Go through the records below and copy out every line holding "algorithms".

(Saved entries)
<<<<

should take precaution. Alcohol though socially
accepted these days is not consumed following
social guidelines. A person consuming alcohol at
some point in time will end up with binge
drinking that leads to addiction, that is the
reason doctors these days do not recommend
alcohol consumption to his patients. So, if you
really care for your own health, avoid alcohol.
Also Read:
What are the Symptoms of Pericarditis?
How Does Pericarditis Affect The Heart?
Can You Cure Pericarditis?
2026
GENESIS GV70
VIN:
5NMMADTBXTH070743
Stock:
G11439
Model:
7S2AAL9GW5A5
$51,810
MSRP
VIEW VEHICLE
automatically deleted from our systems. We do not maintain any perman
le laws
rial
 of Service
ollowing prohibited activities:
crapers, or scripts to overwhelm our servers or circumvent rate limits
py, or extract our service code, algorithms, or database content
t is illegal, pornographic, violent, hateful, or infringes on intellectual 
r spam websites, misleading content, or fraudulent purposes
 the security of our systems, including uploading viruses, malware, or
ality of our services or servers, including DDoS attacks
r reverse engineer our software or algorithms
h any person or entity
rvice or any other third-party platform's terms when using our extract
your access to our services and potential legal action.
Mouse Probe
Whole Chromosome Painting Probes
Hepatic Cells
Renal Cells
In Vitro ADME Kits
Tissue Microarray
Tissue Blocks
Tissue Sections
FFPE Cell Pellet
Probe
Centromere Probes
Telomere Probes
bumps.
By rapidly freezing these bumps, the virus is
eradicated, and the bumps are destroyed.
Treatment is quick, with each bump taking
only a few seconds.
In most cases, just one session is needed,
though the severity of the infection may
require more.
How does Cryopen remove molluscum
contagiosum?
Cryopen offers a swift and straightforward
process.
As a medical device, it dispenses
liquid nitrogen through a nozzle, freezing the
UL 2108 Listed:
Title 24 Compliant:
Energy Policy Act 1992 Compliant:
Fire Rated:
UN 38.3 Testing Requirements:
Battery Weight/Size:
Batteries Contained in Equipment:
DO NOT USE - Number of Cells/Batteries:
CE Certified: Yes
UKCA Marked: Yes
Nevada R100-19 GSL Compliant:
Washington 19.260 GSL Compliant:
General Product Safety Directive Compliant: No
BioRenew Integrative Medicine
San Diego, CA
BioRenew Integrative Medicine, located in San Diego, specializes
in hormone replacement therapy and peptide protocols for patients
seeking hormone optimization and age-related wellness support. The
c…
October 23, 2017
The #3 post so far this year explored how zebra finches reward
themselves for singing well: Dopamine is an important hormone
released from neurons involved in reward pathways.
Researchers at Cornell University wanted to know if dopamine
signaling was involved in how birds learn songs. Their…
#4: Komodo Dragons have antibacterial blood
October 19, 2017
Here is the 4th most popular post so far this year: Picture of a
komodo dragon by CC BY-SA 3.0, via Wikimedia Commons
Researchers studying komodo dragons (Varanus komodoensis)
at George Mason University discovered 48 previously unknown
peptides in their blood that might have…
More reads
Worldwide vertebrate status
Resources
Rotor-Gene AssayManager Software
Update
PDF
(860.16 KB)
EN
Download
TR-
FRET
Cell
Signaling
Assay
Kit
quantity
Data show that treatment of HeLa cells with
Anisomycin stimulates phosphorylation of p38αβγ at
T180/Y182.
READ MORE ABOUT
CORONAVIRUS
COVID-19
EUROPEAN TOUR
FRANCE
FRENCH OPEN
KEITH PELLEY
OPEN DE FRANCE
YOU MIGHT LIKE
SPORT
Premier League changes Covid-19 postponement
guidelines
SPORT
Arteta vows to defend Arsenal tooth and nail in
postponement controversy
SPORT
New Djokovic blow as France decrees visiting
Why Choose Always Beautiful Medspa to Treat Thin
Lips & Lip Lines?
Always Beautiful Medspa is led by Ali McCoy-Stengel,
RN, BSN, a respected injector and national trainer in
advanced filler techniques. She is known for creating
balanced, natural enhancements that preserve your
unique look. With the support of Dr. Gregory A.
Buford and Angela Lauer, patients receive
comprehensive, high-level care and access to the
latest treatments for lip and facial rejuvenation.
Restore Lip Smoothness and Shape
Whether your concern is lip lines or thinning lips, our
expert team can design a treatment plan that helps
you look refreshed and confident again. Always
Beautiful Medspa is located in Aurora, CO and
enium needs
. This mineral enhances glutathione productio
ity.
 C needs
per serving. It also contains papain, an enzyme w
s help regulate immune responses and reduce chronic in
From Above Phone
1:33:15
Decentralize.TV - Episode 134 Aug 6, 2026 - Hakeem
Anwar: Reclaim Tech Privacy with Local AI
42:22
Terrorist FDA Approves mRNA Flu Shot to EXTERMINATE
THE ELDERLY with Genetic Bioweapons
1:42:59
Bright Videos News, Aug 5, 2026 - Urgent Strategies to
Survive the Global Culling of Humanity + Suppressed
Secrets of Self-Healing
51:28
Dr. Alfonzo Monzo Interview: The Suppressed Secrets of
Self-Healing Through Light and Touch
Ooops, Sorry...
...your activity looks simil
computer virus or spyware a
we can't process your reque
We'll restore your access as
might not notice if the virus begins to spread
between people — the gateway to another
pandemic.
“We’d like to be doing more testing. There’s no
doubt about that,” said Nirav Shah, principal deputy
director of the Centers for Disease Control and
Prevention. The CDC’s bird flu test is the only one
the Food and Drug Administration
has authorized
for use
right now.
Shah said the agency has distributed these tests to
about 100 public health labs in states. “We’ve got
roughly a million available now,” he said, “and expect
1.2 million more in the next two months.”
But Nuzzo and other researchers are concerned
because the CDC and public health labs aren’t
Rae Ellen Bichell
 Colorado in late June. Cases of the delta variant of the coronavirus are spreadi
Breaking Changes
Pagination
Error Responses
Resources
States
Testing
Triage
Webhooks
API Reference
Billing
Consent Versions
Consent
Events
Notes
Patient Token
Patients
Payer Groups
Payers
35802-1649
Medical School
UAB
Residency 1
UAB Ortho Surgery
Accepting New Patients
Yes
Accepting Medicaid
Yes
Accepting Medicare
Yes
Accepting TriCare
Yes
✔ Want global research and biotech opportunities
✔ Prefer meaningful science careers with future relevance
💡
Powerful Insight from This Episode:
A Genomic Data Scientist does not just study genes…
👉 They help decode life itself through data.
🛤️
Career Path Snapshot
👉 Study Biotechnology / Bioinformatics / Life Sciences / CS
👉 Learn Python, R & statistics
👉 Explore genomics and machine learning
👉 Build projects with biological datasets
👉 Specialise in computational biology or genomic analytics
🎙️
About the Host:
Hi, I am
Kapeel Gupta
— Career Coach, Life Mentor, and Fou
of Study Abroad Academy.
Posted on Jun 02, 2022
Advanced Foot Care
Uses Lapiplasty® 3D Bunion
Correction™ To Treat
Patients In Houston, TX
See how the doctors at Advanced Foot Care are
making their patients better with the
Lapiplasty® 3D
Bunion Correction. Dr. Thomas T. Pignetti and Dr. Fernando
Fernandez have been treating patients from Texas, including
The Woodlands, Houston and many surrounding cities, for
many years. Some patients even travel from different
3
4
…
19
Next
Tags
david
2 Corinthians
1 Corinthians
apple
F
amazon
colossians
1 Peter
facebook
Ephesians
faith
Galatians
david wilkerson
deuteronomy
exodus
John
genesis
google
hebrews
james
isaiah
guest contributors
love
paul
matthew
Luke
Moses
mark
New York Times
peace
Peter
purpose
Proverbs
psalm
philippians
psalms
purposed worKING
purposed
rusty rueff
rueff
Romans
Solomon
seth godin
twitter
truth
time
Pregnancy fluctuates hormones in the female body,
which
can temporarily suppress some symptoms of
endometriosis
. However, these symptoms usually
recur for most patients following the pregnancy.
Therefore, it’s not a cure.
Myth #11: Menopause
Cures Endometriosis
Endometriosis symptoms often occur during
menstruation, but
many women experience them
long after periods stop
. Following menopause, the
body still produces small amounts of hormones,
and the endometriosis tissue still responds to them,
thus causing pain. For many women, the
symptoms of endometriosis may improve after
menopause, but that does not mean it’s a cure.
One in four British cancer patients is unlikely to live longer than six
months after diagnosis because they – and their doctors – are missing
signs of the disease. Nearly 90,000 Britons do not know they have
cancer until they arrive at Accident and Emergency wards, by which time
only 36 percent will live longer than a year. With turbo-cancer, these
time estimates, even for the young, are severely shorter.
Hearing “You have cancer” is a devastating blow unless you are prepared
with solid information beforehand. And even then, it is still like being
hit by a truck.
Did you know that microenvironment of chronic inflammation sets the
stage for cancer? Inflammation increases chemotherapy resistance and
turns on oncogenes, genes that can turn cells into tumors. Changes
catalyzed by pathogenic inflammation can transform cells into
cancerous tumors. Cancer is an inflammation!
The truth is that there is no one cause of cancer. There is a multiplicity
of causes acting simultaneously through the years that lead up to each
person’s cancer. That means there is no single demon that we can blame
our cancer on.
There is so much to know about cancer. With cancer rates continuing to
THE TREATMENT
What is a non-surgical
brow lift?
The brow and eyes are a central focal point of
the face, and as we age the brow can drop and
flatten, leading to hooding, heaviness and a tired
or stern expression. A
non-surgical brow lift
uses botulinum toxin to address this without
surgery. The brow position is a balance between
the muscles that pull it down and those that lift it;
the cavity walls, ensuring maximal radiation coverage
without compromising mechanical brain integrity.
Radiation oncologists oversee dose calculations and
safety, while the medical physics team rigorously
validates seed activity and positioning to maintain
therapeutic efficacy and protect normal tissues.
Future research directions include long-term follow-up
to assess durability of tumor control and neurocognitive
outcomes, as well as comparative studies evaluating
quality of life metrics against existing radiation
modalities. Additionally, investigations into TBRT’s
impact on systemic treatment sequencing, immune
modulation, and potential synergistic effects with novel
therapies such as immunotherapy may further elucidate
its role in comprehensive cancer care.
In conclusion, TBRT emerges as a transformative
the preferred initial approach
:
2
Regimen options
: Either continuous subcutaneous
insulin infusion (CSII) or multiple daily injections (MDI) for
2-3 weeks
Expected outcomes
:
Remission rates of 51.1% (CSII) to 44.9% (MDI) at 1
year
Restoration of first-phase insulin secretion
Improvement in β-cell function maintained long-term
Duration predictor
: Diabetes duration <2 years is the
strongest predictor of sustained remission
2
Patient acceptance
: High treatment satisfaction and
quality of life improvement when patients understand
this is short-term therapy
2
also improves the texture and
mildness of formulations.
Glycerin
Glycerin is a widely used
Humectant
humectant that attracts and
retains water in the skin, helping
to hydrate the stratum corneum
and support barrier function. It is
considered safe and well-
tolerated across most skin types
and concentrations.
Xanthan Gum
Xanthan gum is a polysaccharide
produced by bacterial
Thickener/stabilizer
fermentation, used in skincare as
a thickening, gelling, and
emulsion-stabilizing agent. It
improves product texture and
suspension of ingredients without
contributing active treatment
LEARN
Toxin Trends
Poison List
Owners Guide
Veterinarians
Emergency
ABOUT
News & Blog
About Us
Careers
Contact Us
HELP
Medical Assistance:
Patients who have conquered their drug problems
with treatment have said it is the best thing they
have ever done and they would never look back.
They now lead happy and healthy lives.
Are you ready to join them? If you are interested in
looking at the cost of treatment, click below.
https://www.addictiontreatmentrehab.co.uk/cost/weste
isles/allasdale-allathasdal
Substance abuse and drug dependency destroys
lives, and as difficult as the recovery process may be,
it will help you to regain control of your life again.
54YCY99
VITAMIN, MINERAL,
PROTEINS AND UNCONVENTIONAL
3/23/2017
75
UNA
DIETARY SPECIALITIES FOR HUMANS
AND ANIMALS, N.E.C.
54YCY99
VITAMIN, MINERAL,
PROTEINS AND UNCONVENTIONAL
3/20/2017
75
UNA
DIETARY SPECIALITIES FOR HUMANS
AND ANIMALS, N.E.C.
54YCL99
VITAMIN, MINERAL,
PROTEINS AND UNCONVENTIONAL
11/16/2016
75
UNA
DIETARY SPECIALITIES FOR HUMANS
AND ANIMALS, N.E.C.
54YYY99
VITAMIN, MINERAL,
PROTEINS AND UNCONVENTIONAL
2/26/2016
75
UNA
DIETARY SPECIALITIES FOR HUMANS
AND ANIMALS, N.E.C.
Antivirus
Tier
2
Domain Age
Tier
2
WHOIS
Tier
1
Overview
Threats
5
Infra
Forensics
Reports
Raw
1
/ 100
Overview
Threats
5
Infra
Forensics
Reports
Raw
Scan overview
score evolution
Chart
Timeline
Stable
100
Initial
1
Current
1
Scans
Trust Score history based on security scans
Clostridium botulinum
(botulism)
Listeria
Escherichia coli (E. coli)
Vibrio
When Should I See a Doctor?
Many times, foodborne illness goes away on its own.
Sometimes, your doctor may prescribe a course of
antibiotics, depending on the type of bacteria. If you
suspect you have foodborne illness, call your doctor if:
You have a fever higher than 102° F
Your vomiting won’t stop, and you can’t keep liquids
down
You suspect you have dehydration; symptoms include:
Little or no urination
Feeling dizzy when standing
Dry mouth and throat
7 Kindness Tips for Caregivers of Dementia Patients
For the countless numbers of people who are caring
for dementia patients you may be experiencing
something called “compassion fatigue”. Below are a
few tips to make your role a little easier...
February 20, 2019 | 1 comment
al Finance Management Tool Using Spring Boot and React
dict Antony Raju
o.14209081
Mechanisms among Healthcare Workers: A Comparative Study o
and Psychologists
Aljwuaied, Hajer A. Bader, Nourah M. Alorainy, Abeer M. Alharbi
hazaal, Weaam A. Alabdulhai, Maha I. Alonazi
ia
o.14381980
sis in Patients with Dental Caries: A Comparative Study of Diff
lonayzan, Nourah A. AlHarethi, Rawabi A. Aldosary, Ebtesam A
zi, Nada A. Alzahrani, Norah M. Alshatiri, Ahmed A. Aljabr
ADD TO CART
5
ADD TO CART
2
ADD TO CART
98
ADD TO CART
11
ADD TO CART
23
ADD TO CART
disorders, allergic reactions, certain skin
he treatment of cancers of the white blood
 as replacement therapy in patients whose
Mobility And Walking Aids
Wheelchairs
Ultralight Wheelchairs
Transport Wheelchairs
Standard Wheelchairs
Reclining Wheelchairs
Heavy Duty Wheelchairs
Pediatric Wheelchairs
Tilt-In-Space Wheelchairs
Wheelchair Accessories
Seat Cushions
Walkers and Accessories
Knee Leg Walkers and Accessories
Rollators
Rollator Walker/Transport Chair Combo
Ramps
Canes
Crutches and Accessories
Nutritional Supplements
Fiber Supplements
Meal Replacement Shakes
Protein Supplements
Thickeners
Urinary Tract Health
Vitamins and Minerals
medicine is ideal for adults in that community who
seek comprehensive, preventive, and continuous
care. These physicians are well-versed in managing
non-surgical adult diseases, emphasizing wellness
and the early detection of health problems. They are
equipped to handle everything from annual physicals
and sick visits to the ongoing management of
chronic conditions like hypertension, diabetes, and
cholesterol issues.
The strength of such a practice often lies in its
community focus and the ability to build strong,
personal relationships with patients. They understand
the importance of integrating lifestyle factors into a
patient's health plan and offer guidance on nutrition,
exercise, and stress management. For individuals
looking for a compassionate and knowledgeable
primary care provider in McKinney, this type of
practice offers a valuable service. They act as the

>>>>

▶ **SOLUTION**
py, or extract our service code, algorithms, or database content
r reverse engineer our software or algorithms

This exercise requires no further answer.